Dann kam die WM-Pause: "Nach Weihnachten habe ich gedacht: Muss die Pause ausgerechnet jetzt kommen, wo wir so gut in Fahrt sind?", verriet Jonas Link am Samstagabend.

"Beim Jonas warte ich immer, bis er es endlich richtig krachen lässt", sagte sein Bruder Nikolai kürzlich. Zweieinhalb Jahre älter ist der und Nationalspieler. "Dabei", so Nikolai Link, "ist Jonas eigentlich schon immer der bessere Handballer."

Zu Hause gab es erst nur Volleyball – der Vater hat professionell gespielt, Nikolai Link verdankt seine Sprungkraft auch dem Jugendtraining in Friedberg, wo das Elternhaus steht. Nur Jonas, der ging lieber ins Handballtraining. Schulfreunde hatten ihn mitgenommen zum TSV Friedberg. "Irgendwann wollte auch ich Handball ausprobieren", sagt Nikolai Link. Obwohl Jonas jünger ist, durfte er bei den Älteren mitspielen. "Er hat schon damals alles in Grund und Boden geworfen", erinnert sich der Bruder.

"Natürlich kennen wir Jonas Link", sagte Hannovers Trainer Jens Bürkle und meinte: nicht erst, seitdem dem 24-Jährigen mit der letzten Aktion des Spiels das Siegtor gegen seine Mannschaft gelang. "Das spricht doch für den jungen Kerl, sich in dieser Situation den Ball zu nehmen und ihn auch noch reinzumachen."

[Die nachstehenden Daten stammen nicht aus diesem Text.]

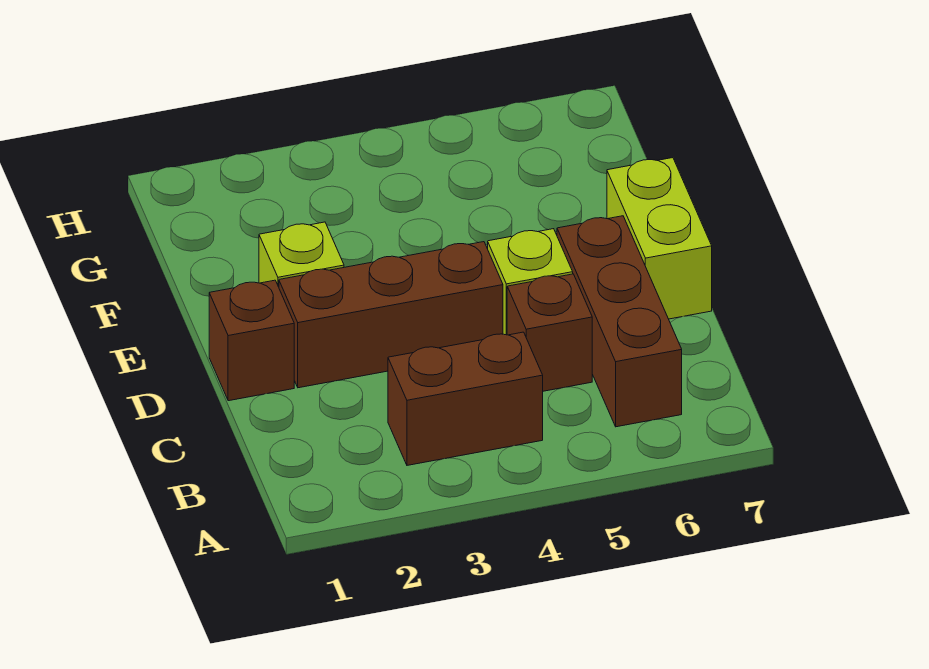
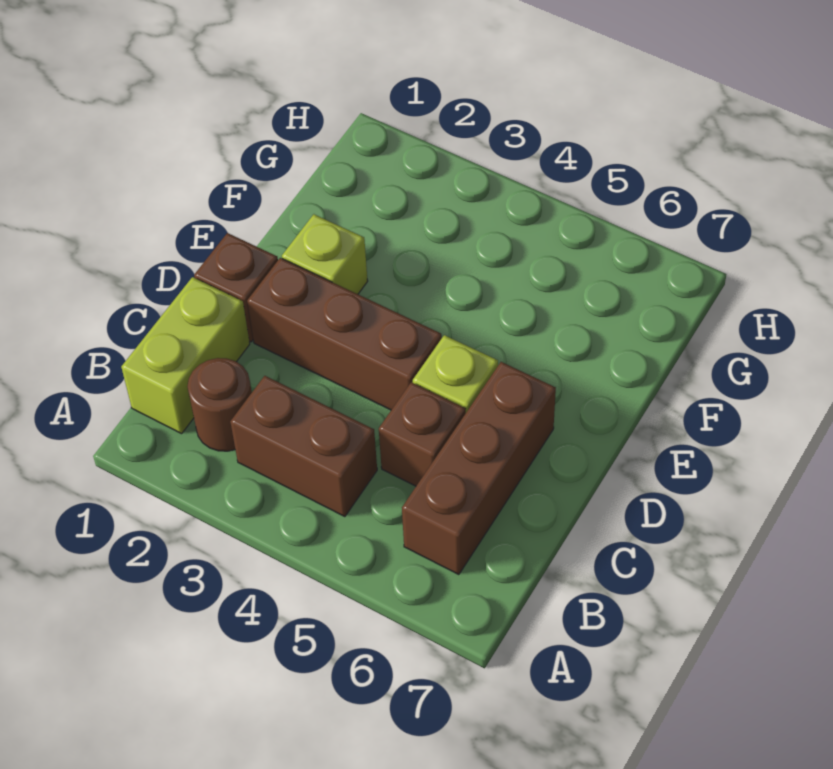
none -> brown round brick B2 level 1
lime brick D7:E7 level 1 -> lime brick B1:C1 level 1

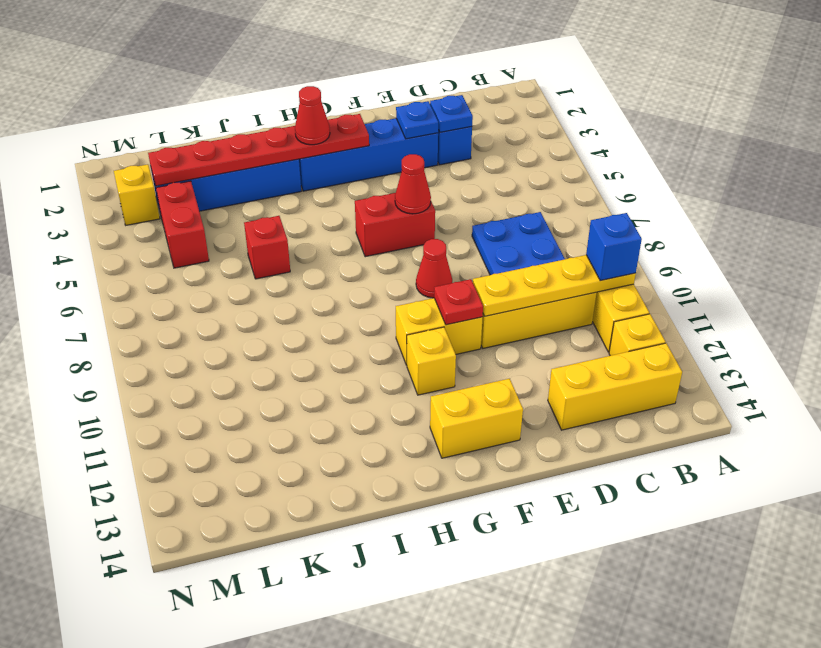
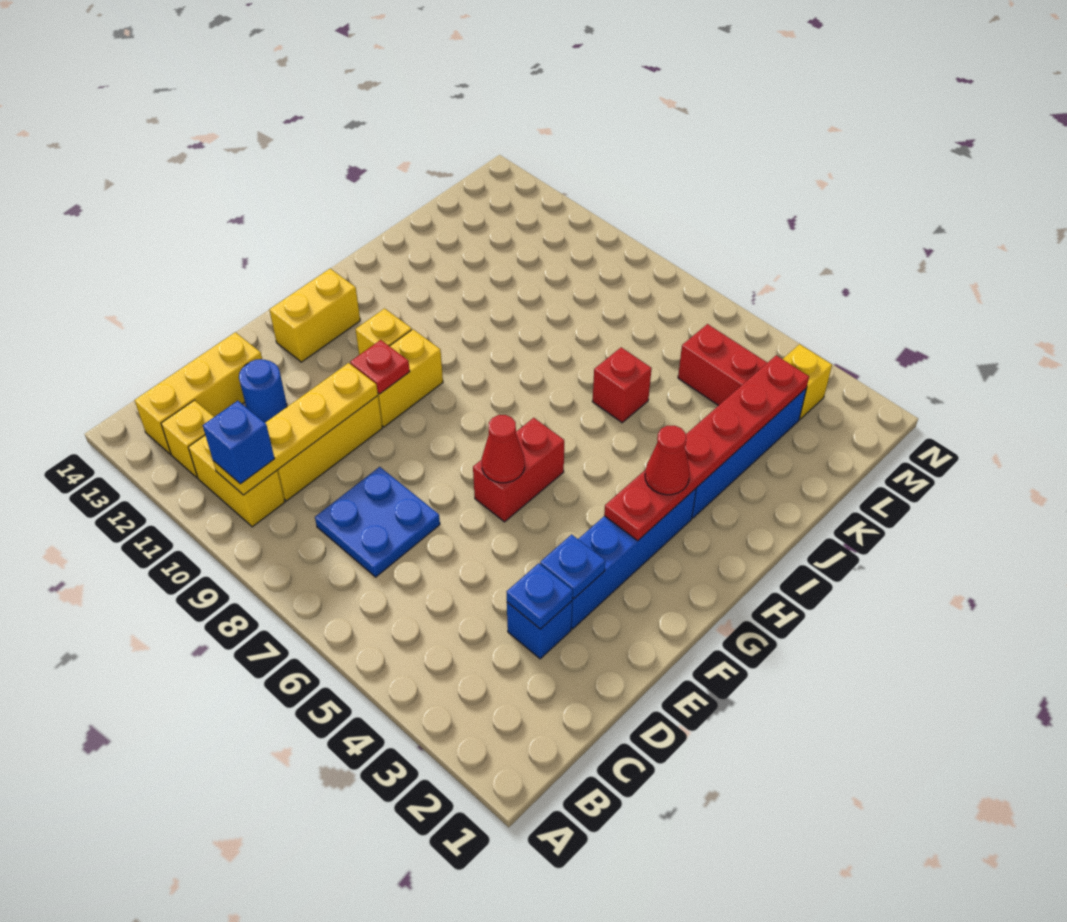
none -> blue round brick D12 level 1
red cone F8 level 1 -> none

26:26 stand es, noch zehn Sekunden waren auf der Uhr, als Jonas Link in der Auszeit das Vertrauen von Trainer Robert Andersson bekam, über den letzten Angriffsspielzug des HC Erlangen zu entscheiden. Link warf selber, sein einziges Tor an diesem Tag, zum umjubelten 27:26-Sieg. "Der hätte genau so gut in den Block fliegen können und wir bekommen noch einen Gegenstoß", sagte er hinterher bescheiden.

"Ich blende die Hektik aus"

In der Vorbereitung hatte er immer wieder Probleme gehabt mit seinem Knöchel, im Pokal war er umgeknickt, hatte sich die Bänder gerissen. Auch krank musste er sich ein paar Mal abmelden. "Ich wollte die Spielzeit zwischen ihm und Michael Haaß aufteilen", verriet Robert Andersson später. Jonas Link, gab er zu, hatte ihm ein wenig besser gefallen. Deshalb diese Entscheidung für Link in der letzten Auszeit des Spiels.

Druck hat Jonas Link dann kaum verspürt: "Wenn ich auf der Bank sitze oder woanders zusehe, dann geht mir in so einer Situation schon gewaltig der Puls rauf", meinte er. "Wenn ich selber spiele, ist das anders. Dann versuche ich einfach fokussiert zu bleiben, die Hektik auszublenden und rational zu entscheiden, was das beste in der Situation ist." Das allerbeste aber kam erst nach Spielschluss, als sie ihn alle zum Drücken lieb hatten.